Chances are you have ingested a fair amount of wood pulp throughout your life. Don’t worry, though. In small doses the ingredient is harmless.

It has no nutritional value, but it can be slightly useful for people who are trying to lose weight or improve digestion. Most forms of cellulose are natural, plant-based, and a source of bulky fiber that makes people feel full.

Many food product brands such as Kraft rely on cellulose to prevent pieces of shredded cheese from clumping, among other uses. Think about popular goods like cans of parmesan cheese. Without wood pulp, the cheese would tumble out of the can in a big block. You can also find cellulose in popular brands that sell tomato sauce, ice cream, bread and dozens of other staples.

So if it isn’t hurting anyone — and even has some indirect health benefits, and allows us to enjoy tasty parmesan cheese — what’s the problem? The origin of wood pulp should offer an idea of why the ingredient has become controversial.

Pulp Nonfiction: The Origin Story of Wood Pulp

During the 1700s European bread makers realized they could cut costs and feed more people by infusing their goods with sawdust.

“At some point some clever miller was like, ‘Hey, what if we combine the flour with sawdust?’” said Penn State food historian Bryan McDonald. “‘We’re selling stuff by weight, and people don’t really have a good way of knowing what’s flour and what’s sawdust.”

Because of their efficient production, the sawdust-users eventually ran other bread makers out of business.
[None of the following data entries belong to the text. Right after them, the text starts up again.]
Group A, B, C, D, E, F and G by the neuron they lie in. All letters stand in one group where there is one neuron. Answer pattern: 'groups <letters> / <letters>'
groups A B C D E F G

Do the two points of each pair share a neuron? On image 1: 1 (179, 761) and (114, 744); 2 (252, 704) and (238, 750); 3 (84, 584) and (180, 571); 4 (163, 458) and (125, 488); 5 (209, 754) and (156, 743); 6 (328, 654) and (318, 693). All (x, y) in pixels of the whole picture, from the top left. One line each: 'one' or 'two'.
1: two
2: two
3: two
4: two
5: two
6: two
Once people realized the high amount of sawdust had negative health effects, however, European authorities created regulations and defined exactly what qualified as bread.

Nonetheless, the practice of using sawdust spread across the world and eventually evolved into the modern technique of cooking wood pulp to extract usable cellulose.
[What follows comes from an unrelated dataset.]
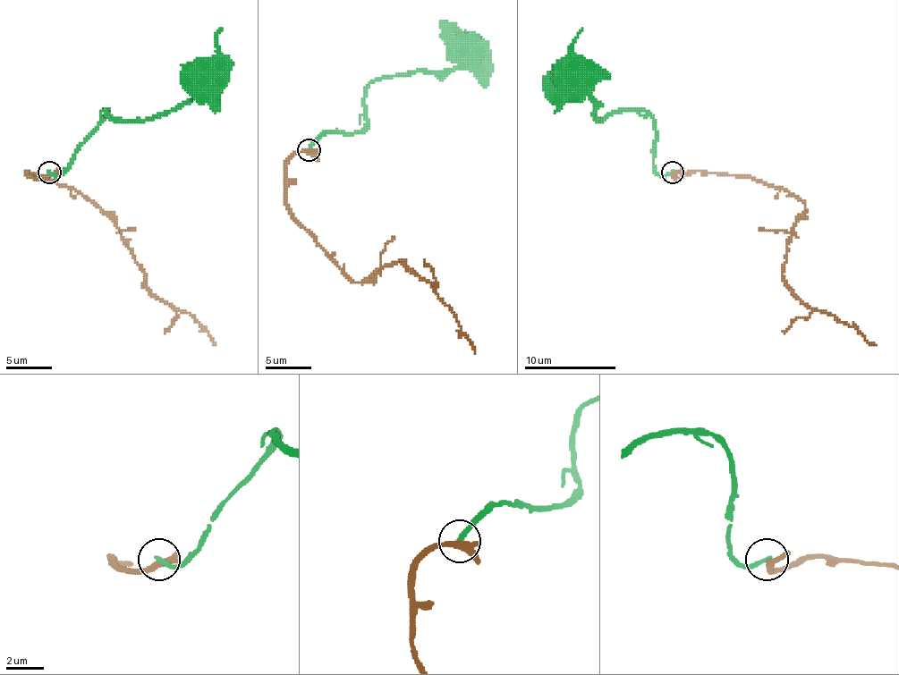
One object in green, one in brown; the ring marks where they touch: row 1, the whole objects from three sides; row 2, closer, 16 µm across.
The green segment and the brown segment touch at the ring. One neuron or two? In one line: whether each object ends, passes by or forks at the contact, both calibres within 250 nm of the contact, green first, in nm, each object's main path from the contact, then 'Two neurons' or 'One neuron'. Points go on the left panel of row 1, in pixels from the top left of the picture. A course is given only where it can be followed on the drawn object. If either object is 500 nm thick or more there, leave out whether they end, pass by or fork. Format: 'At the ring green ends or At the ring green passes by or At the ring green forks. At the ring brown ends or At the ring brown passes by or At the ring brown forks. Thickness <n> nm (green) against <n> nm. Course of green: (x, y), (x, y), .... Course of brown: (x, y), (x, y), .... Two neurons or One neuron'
At the ring green ends. At the ring brown passes by. Thickness 260 nm (green) against 360 nm. Course of green: (50, 172), (59, 175), (68, 165), (75, 149), (105, 111), (116, 120), (151, 120), (194, 99), (206, 83). Course of brown: (50, 172), (38, 177), (27, 172), (43, 175), (87, 196), (114, 223), (156, 297), (185, 310), (215, 345). Two neurons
A Modern-Day Material: Wood Pulp is Still in Your Food

Today an acceptable level of cellulose is 2-4%, according to Dean Sommer, a cheese technologist at the Center for Dairy Research in Madison, Wisconsin. Unfortunately there are still many manufacturers who try to cram cheese full of as much pulp as possible. Some of them lie about the ratio of cellulose and try to pitch the products as healthy by emphasizing the fact that they contain fiber.

In 2016 Bloomberg broke a story about Castle Cheese Inc., a company that was advertising its parmesan as 100% and then filling it with wood pulp. The former president plead guilty to FDA violations, and shortly after the company filed for bankruptcy. Despite these types of crackdowns, dozens of brands still use more than 4% cellulose in their cheese products.
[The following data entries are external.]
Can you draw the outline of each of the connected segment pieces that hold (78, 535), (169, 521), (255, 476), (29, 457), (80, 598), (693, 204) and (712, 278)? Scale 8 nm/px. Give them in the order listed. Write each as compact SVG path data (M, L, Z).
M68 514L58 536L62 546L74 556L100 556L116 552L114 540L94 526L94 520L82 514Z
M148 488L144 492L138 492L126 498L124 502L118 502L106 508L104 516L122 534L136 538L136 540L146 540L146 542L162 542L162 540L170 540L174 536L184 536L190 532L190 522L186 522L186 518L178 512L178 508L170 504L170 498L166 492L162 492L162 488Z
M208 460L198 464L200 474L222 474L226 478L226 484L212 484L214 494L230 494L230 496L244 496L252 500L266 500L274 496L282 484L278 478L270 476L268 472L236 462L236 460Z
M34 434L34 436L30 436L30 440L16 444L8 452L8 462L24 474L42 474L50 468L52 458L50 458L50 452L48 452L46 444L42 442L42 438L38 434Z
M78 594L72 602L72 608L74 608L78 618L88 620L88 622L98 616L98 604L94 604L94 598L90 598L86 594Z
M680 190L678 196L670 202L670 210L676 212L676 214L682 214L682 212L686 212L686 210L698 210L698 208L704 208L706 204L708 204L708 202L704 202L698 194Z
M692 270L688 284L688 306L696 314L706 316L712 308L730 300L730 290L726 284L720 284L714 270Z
Hundreds of years later, honest brands that don’t use wood pulp are still struggling to compete. To address the issue, experts such as American Cheese Society Director Nora Weisner have encouraged people to buy and grate 100% blocks of cheese instead of relying on pulp-filled cans of parmesan.

As a consumer, you might want to think about what matters to you. By purchasing wood pulp-free products, the cheddar (or paper, depending on your pun preference) you spend will ultimately get you more cheese and less sawdust.